Das heißt: Die Regionalpolitiker haben bei der neuen Bedarfsplanung ein Kontroll-, ein Veto- und ein Gestaltungsrecht. Im Konfliktfall ist die Selbstverwaltung von Ärzten und Kassen nur Kulisse. Letztlich entscheiden Politiker oder  Bürokraten. Das haben diese bei der stationären Versorgung so „gut“ hingekriegt, dass private Klinikkonzerne ganze Krankenhausketten der öffentlichen Hand für einen Euro aufkaufen konnten. Jetzt darf man sich an ambulanten Baustellen austoben.

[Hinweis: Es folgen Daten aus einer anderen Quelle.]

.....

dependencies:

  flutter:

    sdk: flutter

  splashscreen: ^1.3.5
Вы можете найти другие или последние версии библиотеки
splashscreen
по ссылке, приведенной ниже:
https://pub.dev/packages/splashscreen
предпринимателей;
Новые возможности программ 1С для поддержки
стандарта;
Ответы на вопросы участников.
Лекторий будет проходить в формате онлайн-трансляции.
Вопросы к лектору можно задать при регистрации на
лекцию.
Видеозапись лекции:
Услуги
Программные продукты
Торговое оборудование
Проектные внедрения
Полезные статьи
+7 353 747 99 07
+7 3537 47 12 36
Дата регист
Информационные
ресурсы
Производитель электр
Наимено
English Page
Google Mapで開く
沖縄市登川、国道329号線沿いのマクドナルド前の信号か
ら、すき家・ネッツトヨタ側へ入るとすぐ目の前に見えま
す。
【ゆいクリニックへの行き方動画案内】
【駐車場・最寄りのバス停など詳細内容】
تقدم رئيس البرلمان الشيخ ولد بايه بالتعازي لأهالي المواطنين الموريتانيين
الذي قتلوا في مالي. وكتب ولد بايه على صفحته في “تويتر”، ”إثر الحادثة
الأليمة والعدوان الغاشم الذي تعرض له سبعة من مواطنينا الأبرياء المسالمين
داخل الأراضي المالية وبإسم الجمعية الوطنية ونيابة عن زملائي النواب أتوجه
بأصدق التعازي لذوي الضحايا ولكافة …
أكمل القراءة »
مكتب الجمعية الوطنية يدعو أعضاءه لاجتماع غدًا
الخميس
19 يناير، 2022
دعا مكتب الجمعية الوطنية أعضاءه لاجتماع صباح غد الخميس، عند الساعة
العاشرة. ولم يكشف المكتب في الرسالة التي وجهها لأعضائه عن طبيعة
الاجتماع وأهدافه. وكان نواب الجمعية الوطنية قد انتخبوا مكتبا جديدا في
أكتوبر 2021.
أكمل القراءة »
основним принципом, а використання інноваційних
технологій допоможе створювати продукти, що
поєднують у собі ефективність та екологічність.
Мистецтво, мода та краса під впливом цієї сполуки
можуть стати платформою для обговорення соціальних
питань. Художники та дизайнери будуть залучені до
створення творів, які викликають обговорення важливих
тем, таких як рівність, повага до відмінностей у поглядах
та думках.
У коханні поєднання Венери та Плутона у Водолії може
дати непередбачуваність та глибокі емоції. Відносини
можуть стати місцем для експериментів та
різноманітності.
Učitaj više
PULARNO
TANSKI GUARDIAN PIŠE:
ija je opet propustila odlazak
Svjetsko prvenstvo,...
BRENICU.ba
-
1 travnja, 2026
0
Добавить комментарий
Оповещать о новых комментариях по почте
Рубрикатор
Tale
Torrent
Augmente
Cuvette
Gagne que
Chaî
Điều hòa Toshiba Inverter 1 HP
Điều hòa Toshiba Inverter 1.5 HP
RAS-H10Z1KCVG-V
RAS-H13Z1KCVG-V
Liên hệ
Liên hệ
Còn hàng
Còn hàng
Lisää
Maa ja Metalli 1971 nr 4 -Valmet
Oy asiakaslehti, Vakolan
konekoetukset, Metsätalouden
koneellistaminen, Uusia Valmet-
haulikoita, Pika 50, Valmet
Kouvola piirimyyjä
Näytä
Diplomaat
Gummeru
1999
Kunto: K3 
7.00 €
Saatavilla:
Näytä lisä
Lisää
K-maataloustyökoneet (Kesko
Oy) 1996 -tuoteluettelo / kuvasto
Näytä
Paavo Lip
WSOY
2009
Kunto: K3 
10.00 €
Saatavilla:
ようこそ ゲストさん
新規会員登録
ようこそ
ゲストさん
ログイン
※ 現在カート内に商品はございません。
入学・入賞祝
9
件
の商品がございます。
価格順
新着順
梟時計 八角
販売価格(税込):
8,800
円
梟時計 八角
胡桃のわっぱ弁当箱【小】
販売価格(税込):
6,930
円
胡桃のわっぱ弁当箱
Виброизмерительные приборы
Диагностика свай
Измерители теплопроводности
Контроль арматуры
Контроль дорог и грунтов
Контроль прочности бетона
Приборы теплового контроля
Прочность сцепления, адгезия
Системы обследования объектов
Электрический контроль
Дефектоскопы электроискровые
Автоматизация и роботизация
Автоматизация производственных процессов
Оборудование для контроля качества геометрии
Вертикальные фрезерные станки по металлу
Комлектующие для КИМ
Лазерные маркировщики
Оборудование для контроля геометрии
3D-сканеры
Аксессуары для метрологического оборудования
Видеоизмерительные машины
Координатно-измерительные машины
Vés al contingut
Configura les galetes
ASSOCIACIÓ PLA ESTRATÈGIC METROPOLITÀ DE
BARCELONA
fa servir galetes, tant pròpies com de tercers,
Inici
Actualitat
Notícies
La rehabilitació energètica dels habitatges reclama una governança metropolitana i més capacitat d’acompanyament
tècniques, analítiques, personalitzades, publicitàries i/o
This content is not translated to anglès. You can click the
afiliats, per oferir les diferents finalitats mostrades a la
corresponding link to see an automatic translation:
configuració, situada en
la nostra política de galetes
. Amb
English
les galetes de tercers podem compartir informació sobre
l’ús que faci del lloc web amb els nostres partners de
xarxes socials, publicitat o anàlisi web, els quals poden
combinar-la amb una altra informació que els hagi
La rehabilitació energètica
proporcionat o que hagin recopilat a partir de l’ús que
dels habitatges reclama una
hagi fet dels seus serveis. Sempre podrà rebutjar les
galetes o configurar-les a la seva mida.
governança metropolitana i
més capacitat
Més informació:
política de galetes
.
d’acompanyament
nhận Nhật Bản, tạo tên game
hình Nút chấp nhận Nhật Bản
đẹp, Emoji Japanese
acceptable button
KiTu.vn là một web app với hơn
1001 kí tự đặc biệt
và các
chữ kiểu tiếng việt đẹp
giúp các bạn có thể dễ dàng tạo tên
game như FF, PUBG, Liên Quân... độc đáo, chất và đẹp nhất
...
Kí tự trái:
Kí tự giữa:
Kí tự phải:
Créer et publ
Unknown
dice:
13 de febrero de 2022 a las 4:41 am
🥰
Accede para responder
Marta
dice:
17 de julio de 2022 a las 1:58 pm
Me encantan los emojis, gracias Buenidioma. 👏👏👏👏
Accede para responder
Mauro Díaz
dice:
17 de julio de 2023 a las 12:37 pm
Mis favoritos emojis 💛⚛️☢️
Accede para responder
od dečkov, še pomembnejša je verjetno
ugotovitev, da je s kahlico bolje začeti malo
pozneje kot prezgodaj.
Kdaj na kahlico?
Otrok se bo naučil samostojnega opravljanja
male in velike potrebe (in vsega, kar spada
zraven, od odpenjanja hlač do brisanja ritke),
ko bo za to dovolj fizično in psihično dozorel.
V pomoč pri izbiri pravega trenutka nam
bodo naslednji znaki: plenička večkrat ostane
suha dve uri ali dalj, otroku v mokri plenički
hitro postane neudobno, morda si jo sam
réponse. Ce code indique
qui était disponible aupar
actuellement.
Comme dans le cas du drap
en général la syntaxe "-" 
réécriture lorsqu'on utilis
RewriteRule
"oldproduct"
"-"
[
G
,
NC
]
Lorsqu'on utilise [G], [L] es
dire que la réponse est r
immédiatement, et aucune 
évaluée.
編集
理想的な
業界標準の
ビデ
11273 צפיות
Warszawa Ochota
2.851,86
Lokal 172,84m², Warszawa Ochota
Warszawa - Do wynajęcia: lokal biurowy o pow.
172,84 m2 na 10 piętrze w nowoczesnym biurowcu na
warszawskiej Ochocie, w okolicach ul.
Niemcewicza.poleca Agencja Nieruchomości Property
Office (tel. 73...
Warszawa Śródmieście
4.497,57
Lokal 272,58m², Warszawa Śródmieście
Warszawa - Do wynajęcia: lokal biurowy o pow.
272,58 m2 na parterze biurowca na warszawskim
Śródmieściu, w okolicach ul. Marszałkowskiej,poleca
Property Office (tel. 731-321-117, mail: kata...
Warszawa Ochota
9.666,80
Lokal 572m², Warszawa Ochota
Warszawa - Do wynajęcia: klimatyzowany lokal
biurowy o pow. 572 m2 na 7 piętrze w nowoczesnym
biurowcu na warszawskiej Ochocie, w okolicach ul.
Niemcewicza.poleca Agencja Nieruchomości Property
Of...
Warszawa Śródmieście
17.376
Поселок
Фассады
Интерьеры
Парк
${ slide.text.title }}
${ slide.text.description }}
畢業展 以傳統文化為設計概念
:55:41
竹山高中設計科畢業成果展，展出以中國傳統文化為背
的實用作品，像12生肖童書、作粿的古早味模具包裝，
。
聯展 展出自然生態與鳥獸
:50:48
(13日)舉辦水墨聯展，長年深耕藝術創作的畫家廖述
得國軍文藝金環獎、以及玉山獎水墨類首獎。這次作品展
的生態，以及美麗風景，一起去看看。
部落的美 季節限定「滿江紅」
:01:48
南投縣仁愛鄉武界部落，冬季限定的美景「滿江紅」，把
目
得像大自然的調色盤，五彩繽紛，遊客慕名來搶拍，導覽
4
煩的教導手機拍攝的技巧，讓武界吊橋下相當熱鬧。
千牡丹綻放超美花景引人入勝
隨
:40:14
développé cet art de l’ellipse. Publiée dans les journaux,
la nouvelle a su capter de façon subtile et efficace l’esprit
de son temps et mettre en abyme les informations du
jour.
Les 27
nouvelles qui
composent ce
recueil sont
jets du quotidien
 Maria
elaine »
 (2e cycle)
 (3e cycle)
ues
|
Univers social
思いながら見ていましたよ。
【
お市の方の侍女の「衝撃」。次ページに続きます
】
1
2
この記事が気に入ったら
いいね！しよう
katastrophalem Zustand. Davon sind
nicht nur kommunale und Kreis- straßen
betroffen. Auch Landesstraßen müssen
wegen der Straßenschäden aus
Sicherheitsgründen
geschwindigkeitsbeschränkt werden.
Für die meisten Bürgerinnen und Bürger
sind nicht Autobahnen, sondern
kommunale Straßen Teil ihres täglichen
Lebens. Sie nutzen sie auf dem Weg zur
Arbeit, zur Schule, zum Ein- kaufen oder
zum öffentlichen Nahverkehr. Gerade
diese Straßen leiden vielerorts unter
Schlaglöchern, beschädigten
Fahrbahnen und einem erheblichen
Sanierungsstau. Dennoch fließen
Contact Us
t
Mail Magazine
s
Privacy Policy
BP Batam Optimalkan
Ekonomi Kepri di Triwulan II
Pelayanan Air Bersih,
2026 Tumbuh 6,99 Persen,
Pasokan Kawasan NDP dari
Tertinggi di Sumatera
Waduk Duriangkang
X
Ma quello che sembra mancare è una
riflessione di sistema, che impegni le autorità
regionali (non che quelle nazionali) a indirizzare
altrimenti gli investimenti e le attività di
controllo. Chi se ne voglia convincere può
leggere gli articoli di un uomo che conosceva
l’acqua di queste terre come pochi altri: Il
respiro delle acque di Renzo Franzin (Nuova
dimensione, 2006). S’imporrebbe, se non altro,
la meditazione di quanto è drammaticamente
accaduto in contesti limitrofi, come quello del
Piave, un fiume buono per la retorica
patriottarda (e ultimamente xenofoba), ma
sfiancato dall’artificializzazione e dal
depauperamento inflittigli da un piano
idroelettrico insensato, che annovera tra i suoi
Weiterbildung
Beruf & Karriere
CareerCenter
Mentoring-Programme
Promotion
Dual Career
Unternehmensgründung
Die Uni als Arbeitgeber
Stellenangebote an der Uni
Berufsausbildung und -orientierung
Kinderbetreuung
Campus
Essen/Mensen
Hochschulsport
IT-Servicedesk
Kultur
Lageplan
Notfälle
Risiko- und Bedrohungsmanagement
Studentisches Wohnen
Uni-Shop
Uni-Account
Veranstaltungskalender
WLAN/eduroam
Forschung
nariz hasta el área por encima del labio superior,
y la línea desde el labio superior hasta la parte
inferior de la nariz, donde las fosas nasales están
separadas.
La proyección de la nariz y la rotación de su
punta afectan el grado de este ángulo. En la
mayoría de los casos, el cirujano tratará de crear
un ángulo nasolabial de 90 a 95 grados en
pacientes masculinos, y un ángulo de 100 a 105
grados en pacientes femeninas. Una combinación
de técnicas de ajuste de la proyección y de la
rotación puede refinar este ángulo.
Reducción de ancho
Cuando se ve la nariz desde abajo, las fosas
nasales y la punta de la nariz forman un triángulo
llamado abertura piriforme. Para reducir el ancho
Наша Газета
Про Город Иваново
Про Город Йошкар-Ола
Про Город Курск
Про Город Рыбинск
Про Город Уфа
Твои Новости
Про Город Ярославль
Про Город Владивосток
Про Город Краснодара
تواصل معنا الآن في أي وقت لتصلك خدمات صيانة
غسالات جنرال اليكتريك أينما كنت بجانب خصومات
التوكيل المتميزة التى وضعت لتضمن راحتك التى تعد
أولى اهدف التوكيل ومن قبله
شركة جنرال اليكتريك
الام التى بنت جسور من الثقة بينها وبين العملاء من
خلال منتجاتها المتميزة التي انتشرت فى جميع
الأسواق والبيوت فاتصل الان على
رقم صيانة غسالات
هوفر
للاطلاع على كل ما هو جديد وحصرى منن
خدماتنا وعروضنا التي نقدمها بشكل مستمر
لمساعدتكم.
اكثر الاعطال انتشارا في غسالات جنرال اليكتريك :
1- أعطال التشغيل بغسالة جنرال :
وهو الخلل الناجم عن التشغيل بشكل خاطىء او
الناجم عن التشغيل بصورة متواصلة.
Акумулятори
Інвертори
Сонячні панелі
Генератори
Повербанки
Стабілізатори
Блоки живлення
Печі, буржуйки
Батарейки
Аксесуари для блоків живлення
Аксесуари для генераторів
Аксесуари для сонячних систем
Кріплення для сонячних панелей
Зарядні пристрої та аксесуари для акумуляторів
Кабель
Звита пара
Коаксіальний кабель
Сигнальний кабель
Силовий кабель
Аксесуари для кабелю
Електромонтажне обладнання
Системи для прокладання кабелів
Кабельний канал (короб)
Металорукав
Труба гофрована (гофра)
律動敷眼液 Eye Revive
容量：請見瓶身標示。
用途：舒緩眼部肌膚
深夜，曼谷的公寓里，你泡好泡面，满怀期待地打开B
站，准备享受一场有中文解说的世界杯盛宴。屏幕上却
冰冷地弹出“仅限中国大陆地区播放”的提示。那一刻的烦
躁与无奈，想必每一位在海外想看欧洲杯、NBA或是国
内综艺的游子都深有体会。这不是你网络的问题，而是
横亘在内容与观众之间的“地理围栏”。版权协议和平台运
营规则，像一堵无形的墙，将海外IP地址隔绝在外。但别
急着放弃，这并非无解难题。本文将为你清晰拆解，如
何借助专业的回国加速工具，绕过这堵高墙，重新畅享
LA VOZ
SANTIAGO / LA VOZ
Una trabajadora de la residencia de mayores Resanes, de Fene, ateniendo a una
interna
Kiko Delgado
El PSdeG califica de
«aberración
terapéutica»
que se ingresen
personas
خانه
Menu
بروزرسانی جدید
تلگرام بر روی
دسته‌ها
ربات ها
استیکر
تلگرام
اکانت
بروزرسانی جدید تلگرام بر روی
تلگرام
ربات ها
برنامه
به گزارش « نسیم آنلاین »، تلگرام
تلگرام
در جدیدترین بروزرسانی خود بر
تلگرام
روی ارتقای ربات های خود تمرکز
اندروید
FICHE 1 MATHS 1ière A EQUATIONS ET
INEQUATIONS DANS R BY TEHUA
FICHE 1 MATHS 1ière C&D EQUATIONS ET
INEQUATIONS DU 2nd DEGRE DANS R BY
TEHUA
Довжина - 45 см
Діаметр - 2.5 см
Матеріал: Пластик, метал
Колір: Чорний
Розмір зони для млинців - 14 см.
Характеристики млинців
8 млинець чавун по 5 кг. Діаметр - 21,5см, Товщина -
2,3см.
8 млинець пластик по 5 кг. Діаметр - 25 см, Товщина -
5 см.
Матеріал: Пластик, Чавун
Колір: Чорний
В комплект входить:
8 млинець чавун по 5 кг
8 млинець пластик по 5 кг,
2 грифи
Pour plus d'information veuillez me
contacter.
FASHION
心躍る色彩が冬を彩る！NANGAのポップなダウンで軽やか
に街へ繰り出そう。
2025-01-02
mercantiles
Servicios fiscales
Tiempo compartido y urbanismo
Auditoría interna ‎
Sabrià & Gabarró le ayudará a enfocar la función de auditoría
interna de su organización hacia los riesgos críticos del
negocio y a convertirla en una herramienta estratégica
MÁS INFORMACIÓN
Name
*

Nächstes Problem: Der jetzige § 116b SGB V (Ambulante Behandlung im Krankenhaus) wird zum Versorgungsbereich „ambulante spezialärztliche Versorgung“ hochgestuft zu einem sektorenübergreifenden Bereich, in dem „stufenweise“ sowohl „Krankenhäuser als auch niedergelassene Fachärzte unter gleichen Voraussetzungen und Bedingungen wettbewerblich die medizinische Versorgung gestalten können.“

An diesen „gleichen Voraussetzungen und Bedingungen“ haben viele Niedergelassene massive Zweifel. Sie verweisen auf die duale Finanzierung der Kliniken (Investitionen: Länder; laufende Betriebskosten: Kassen) und sehen hier keine gleichlangen Spieße. Der Ausweg: Bis zur mittelfristigen Erstellung einer eigenen diagnosebezogenen Vergütungssystematik wird per EBM honoriert. Zitat: „Dabei ist bei den öffentlich geförderten Krankenhäusern die Vergütung um einen Investitionsabschlag von 5 % zu kürzen.“

Hierbei ist jedoch zu bezweifeln, ob mit 5 % Abschlag vom EBM die aktuellen Beschaffungskosten in den Kliniken passend ausgepreist sind. Anders herum: Es ist unwahrscheinlich, dass bei einer spezialärztlichen Versorgung ein niedergelassener Facharzt mit umfänglichem Medizintechnikeinsatz mit diesem „Investitionsbudget“ auskommt.

Weiterer Pferdefuß: KBV-Chef Dr. Köhler fordert hier eine „Einzelleistungsvergütung ohne Mengensteuerung“. Die Parlamentarische BMG-Staatssekretärin Annette Widmann-Mauz will dagegen „möglichst viele Pauschalen“.